Salts are crucial components of lysing buffers as they help maintain optimal cellular conditions and provide ionic strength to facilitate cell disruption.

Commonly used salts in lysing buffers include:

a. Sodium chloride (NaCl): NaCl is often included to maintain isotonic conditions, preventing osmotic shock and cell rupture during the lysis process.

b. Potassium chloride (KCl): Similar to NaCl, KCl can be used to adjust the ionic strength and facilitate cell lysis.

Enzymes:

Certain enzymes are added to lysing buffers to enhance cell lysis by digesting specific cellular components that can interfere with the extraction of the target enzyme.

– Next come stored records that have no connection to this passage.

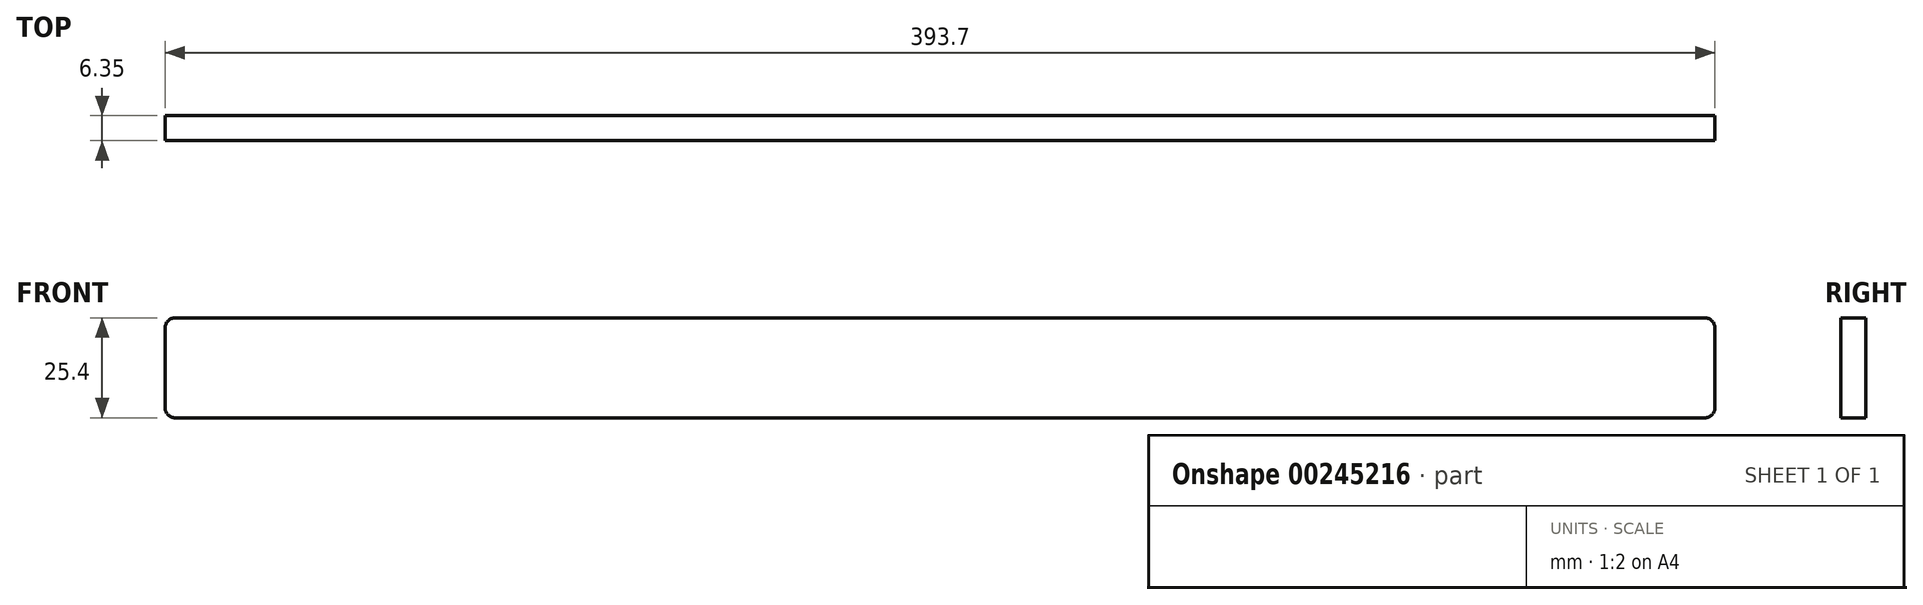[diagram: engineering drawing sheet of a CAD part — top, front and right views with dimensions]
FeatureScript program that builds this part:
annotation { "Feature Type Name" : "Feature", "Feature Type Description" : "" }
export const myFeature = defineFeature(function(context is Context, id is Id, definition is map)
    precondition{}
    {
        {
            var Q0;
            Q0=qCreatedBy(makeId("Front.planeOp"),FACE);
            var sketch = newSketch(context, id + "F0", { "sketchPlane" : qUnion([Q0])});
            skLineSegment(sketch, "E0.bottom", {"start": v(-194.31, 12.7) * mm, "end": v(194.31, 12.7) * mm});
            skLineSegment(sketch, "E0.top", {"start": v(-194.31, -12.7) * mm, "end": v(194.31, -12.7) * mm});
            skLineSegment(sketch, "E0.left", {"start": v(-196.85, 10.16) * mm, "end": v(-196.85, -10.16) * mm});
            skLineSegment(sketch, "E0.right", {"start": v(196.85, 10.16) * mm, "end": v(196.85, -10.16) * mm});
            skPoint(sketch, "E0.middle", {"position": v(0, 0) * mm});
            skPoint(sketch, "E1.visualSharp", {"position": v(-196.85, 12.7) * mm});
            skArc(sketch, "E1.filletArc", {"start": v(-194.31, 12.7) * mm, "mid": v(-196.1, 11.96) * mm, "end": v(-196.85, 10.16) * mm});
            skPoint(sketch, "E2.visualSharp", {"position": v(-196.85, -12.7) * mm});
            skArc(sketch, "E2.filletArc", {"start": v(-196.85, -10.16) * mm, "mid": v(-196.1, -11.96) * mm, "end": v(-194.31, -12.7) * mm});
            skPoint(sketch, "E3.visualSharp", {"position": v(196.85, 12.7) * mm});
            skArc(sketch, "E3.filletArc", {"start": v(196.85, 10.16) * mm, "mid": v(196.1, 11.96) * mm, "end": v(194.31, 12.7) * mm});
            skPoint(sketch, "E4.visualSharp", {"position": v(196.85, -12.7) * mm});
            skArc(sketch, "E4.filletArc", {"start": v(194.31, -12.7) * mm, "mid": v(196.1, -11.96) * mm, "end": v(196.85, -10.16) * mm});
            skSolve(sketch);
        }
        {
            var Q0;
            Q0 = qSketchRegion(id + "F0", true);
            extrude(context, id + "F1", {"entities" : qUnion([Q0]), "depth" : 6.35 * mm});
        }
    });
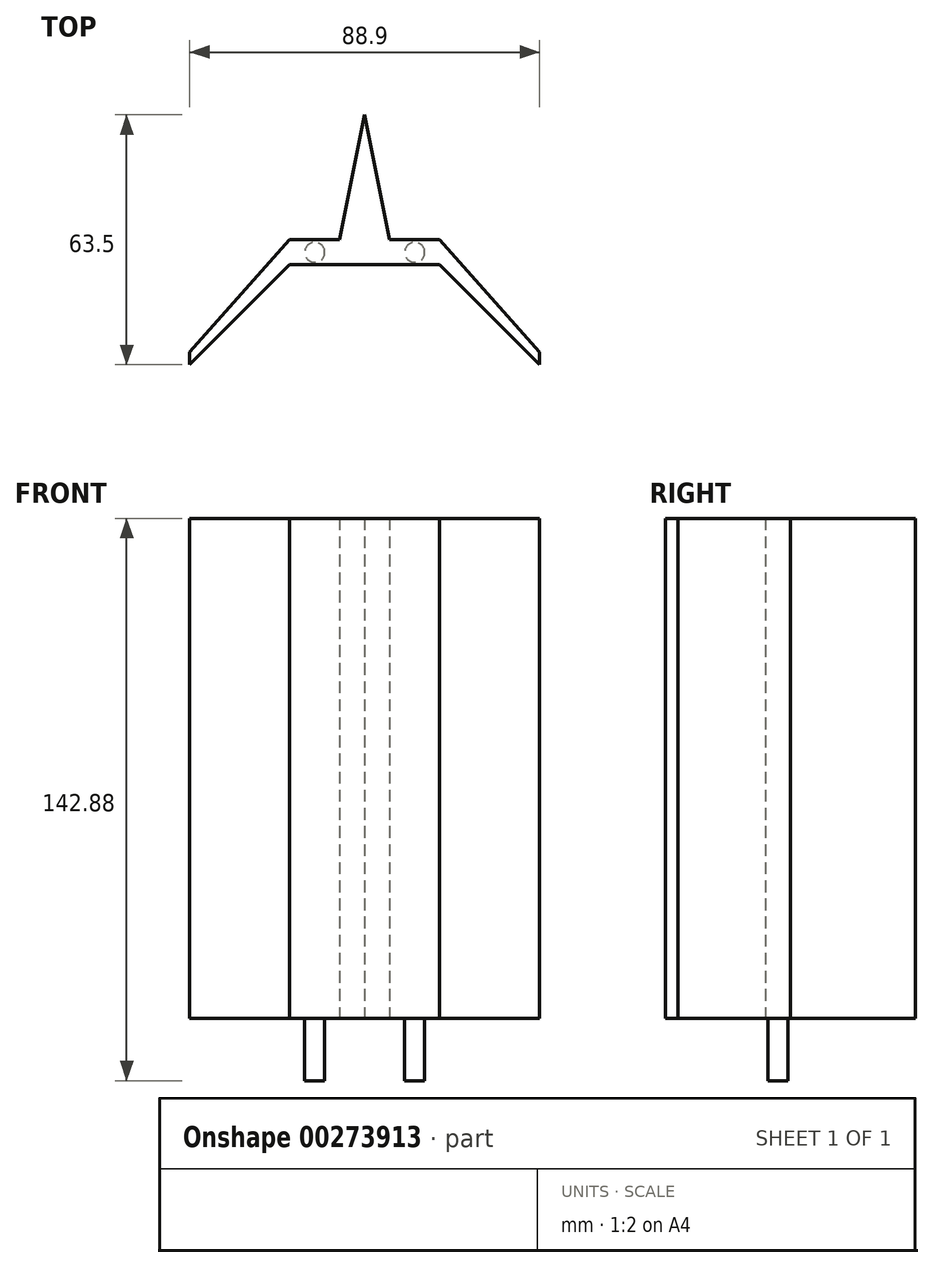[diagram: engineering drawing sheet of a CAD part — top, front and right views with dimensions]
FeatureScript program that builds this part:
annotation { "Feature Type Name" : "Feature", "Feature Type Description" : "" }
export const myFeature = defineFeature(function(context is Context, id is Id, definition is map)
    precondition{}
    {
        {
            var Q0;
            Q0=qCreatedBy(makeId("Top.planeOp"),FACE);
            var sketch = newSketch(context, id + "F0", { "sketchPlane" : qUnion([Q0])});
            skLineSegment(sketch, "E0", {"start": v(0, 0) * mm, "end": v(19.05, 0) * mm});
            skLineSegment(sketch, "E1", {"start": v(19.05, 0) * mm, "end": v(44.45, -25.4) * mm});
            skLineSegment(sketch, "E2", {"start": v(44.45, -25.4) * mm, "end": v(44.45, -22.22) * mm});
            skLineSegment(sketch, "E3", {"start": v(44.45, -22.22) * mm, "end": v(19.05, 6.35) * mm});
            skLineSegment(sketch, "E4", {"start": v(19.05, 6.35) * mm, "end": v(6.35, 6.35) * mm});
            skLineSegment(sketch, "E5", {"start": v(6.35, 6.35) * mm, "end": v(0, 38.1) * mm});
            skLineSegment(sketch, "E6", {"start": v(0, 0) * mm, "end": v(0, 38.1) * mm, "construction": true});
            skLineSegment(sketch, "E7.MirrorCS", {"start": v(-44.45, -25.4) * mm, "end": v(-44.45, -22.23) * mm});
            skLineSegment(sketch, "E8.MirrorCS", {"start": v(0, 0) * mm, "end": v(-19.05, 0) * mm});
            skLineSegment(sketch, "E9.MirrorCS", {"start": v(-6.35, 6.35) * mm, "end": v(0, 38.1) * mm});
            skLineSegment(sketch, "E10.MirrorCS", {"start": v(-19.05, 0) * mm, "end": v(-44.45, -25.4) * mm});
            skLineSegment(sketch, "E11.MirrorCS", {"start": v(-19.05, 6.35) * mm, "end": v(-6.35, 6.35) * mm});
            skLineSegment(sketch, "E12.MirrorCS", {"start": v(-44.45, -22.23) * mm, "end": v(-19.05, 6.35) * mm});
            skLineSegment(sketch, "E13", {"start": v(12.7, 6.35) * mm, "end": v(12.7, 0) * mm, "construction": true});
            skLineSegment(sketch, "E14.MirrorCS", {"start": v(-12.7, 6.35) * mm, "end": v(-12.7, 0) * mm, "construction": true});
            skCircle(sketch, "E15", {"center": v(-12.7, 3.17) * mm, "radius": 2.54 * mm});
            skCircle(sketch, "E16", {"center": v(12.7, 3.18) * mm, "radius": 2.54 * mm});
            skSolve(sketch);
        }
        {
            var Q0;
            Q0=makeQuery(id+"F0.imprint","IMPRINT",FACE,{"disambiguationData":[TD([[makeQuery(id+"F0.imprint","IMPRINT",EDGE,{"derivedFrom":sQuery(id+"F0.wireOp",EDGE,"E0")}),1.0]])]});
            var Q1;
            Q1=makeQuery(id+"F0.imprint","IMPRINT",FACE,{"disambiguationData":[TD([[makeQuery(id+"F0.imprint","IMPRINT",EDGE,{"derivedFrom":sQuery(id+"F0.wireOp",EDGE,"E15")}),1.0]])]});
            var Q2;
            Q2=makeQuery(id+"F0.imprint","IMPRINT",FACE,{"disambiguationData":[TD([[makeQuery(id+"F0.imprint","IMPRINT",EDGE,{"derivedFrom":sQuery(id+"F0.wireOp",EDGE,"E16")}),1.0]])]});
            extrude(context, id + "F1", {"entities" : qUnion([Q0, Q1, Q2]), "depth" : 127 * mm});
        }
        {
            var Q0;
            Q0=makeQuery(id+"F0.imprint","IMPRINT",FACE,{"disambiguationData":[TD([[makeQuery(id+"F0.imprint","IMPRINT",EDGE,{"derivedFrom":sQuery(id+"F0.wireOp",EDGE,"E15")}),1.0]])]});
            var Q1;
            Q1=makeQuery(id+"F0.imprint","IMPRINT",FACE,{"disambiguationData":[TD([[makeQuery(id+"F0.imprint","IMPRINT",EDGE,{"derivedFrom":sQuery(id+"F0.wireOp",EDGE,"E16")}),1.0]])]});
            extrude(context, id + "F2", {"entities" : qUnion([Q0, Q1]), "operationType" : NewBodyOperationType.ADD, "oppositeDirection" : true, "depth" : 15.88 * mm});
        }
    });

Examples of enzymes used in lysing buffers include:

a. Lysozyme: Lysozyme breaks down the peptidoglycan layer of bacterial cell walls, weakening their structural integrity and facilitating subsequent disruption. It is particularly effective for Gram-positive bacteria.

b. DNase (Deoxyribonuclease): DNase degrades DNA present in the lysate, reducing its viscosity and preventing DNA-related interference in downstream purification steps.

c. RNase (Ribonuclease): Similar to DNase, RNase degrades RNA in the lysate, reducing its viscosity and minimizing RNA-related interference.

The specific combination and concentrations of detergents, salts, and enzymes in lysing buffers can vary depending on the target enzyme, cell type, and experimental requirements, optimization of these components is crucial to achieve efficient cell lysis while preserving the stability and activity of the desired enzyme during the purification process.

== Lysis buffer in DNA and RNA studies ==
In studies like DNA fingerprinting the lysis buffer is used for DNA isolation. Dish soap can be used in a pinch to break down the cell and nuclear membranes, allowing the DNA to be released. Other such lysis buffers include the proprietary Qiagen product Buffer P2.